Getting to know Adriana was like getting to know Shrek. Or peeling an onion. Layers. Lots of layers. I wasn’t sure if she’d always been this opposed to letting people get close to her or if that was a side-effect of being the town’s black sheep, but she was worth being patient with. She’d been nothing but kind and supportive since the day I got here. Case in point: inviting me to dinner because I was either eating at the saloon or surviving on pasta and cereal.
“And while we’re on the topic, who are you getting all affectionate with, huh?”
“I wouldn’t exactly call it affectionate.”

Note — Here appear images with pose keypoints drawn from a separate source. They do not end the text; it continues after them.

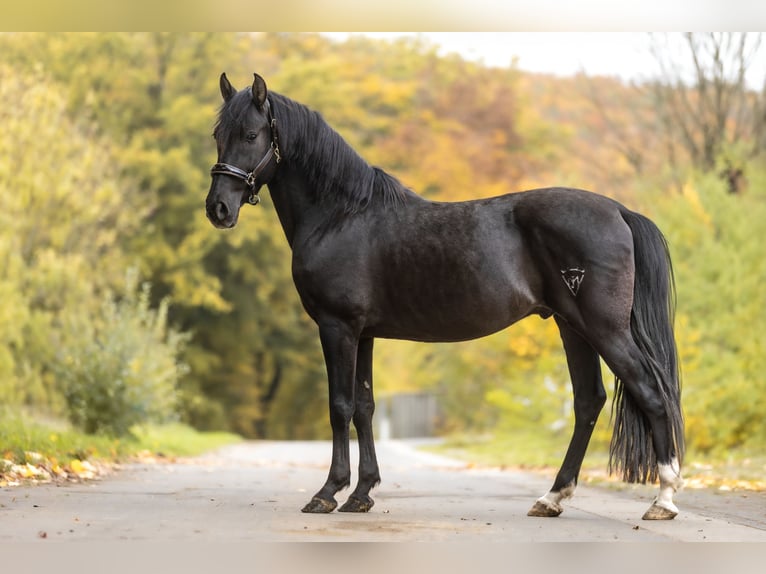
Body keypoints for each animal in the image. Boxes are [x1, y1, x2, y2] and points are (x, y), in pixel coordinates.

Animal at [205, 73, 685, 521]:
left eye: (251, 135)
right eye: (217, 135)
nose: (218, 209)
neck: (341, 215)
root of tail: (618, 211)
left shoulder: (337, 327)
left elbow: (339, 406)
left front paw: (327, 493)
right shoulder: (364, 334)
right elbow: (364, 406)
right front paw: (362, 494)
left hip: (604, 328)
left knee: (651, 391)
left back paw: (663, 498)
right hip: (573, 328)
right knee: (588, 402)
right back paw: (552, 497)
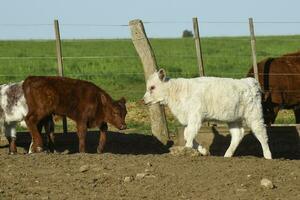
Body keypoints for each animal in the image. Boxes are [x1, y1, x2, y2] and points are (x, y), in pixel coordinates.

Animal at [144, 69, 274, 159]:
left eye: (152, 87)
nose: (143, 100)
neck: (177, 91)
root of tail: (249, 81)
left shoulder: (195, 116)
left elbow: (189, 133)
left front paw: (187, 149)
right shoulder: (189, 119)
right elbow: (186, 133)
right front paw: (203, 150)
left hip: (254, 115)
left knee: (261, 134)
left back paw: (268, 156)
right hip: (233, 118)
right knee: (238, 134)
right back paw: (227, 155)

“Down and dirty?” she asked.
“More like it.” I weighed my head from side to side. Being with Noah wasn’t unaffectionate either. Earlier today we had spent our entire seven minutes making out like teenagers. No orgasms at all. Just giggles and kisses. And in the little privacy we managed to carve out, a minute in the kitchen, or a moment when I got out of the bathroom and he got in, we brushed hands, and he told me I was beautiful, and I asked him about his day– and genuinely cared about his answer, too.
In some ways, I was grateful that those affections were short-lived. I wasn’t sure if I could compartmentalize our thing as easily otherwise. We were just hooking up. Colleagues with benefits. The way my stomach fluttered when he looked at me from across the room was just physical attraction. He was hot, and he was good in bed, and he was likable enough. That was all.
It had to be all.
If it wasn’t, then I’d have to start considering Sinan’s plea not to mess up his life here. Or the fact that summer was already in full swing and I’d be leaving soon. Or that I had no idea what I’d be leaving for, or where I’d go.
So … nope.
Compartmentalizing.
Noah and I were just having sexual, sneaky, totally meaningless fun.
“Hello-ho?” Adriana snapped her fingers in front of my face, rings and bracelets jingling. “Earth to Esra.”
“Sorry.” I shook my head to clear it. “What?”
“God, I miss having the kind of sex that scrambles your brain like that.”